__Exercise__.
Beginning at the line containing "transmissibility, and emerging" and continuing to the end of the records below, give each line again exactly as it stands, and only those lines.

__Records to process__.
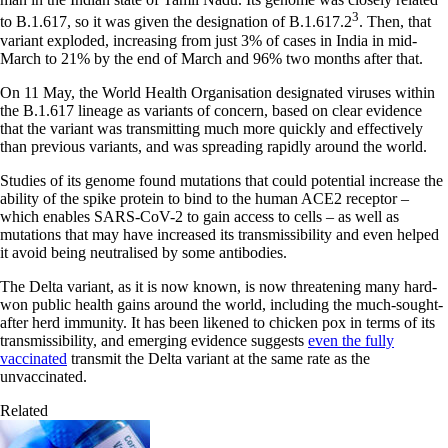
3
to B.1.617, so it was given the designation of B.1.617.2
. Then, that
variant exploded, increasing from just 3% of cases in India in mid-
March to 21% by the end of March and 96% two months after that.
On 11 May, the World Health Organisation designated viruses within
the B.1.617 lineage as variants of concern, based on clear evidence
that the variant was transmitting much more quickly and effectively
than previous variants, and was spreading rapidly around the world.
Studies of its genome found mutations that could potential increase the
ability of the spike protein to bind to the human ACE2 receptor –
which enables SARS-CoV-2 to gain access to cells – as well as
mutations that may have increased its transmissibility and even helped
it avoid being neutralised by some antibodies.
The Delta variant, as it is now known, is now threatening many hard-
won public health gains around the world, including the much-sought-
after herd immunity. It has been likened to chicken pox in terms of its
transmissibility, and emerging evidence suggests
even the fully
vaccinated
transmit the Delta variant at the same rate as the
unvaccinated.
Related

__Written reply__.
transmissibility, and emerging evidence suggests
even the fully
vaccinated
transmit the Delta variant at the same rate as the
unvaccinated.
Related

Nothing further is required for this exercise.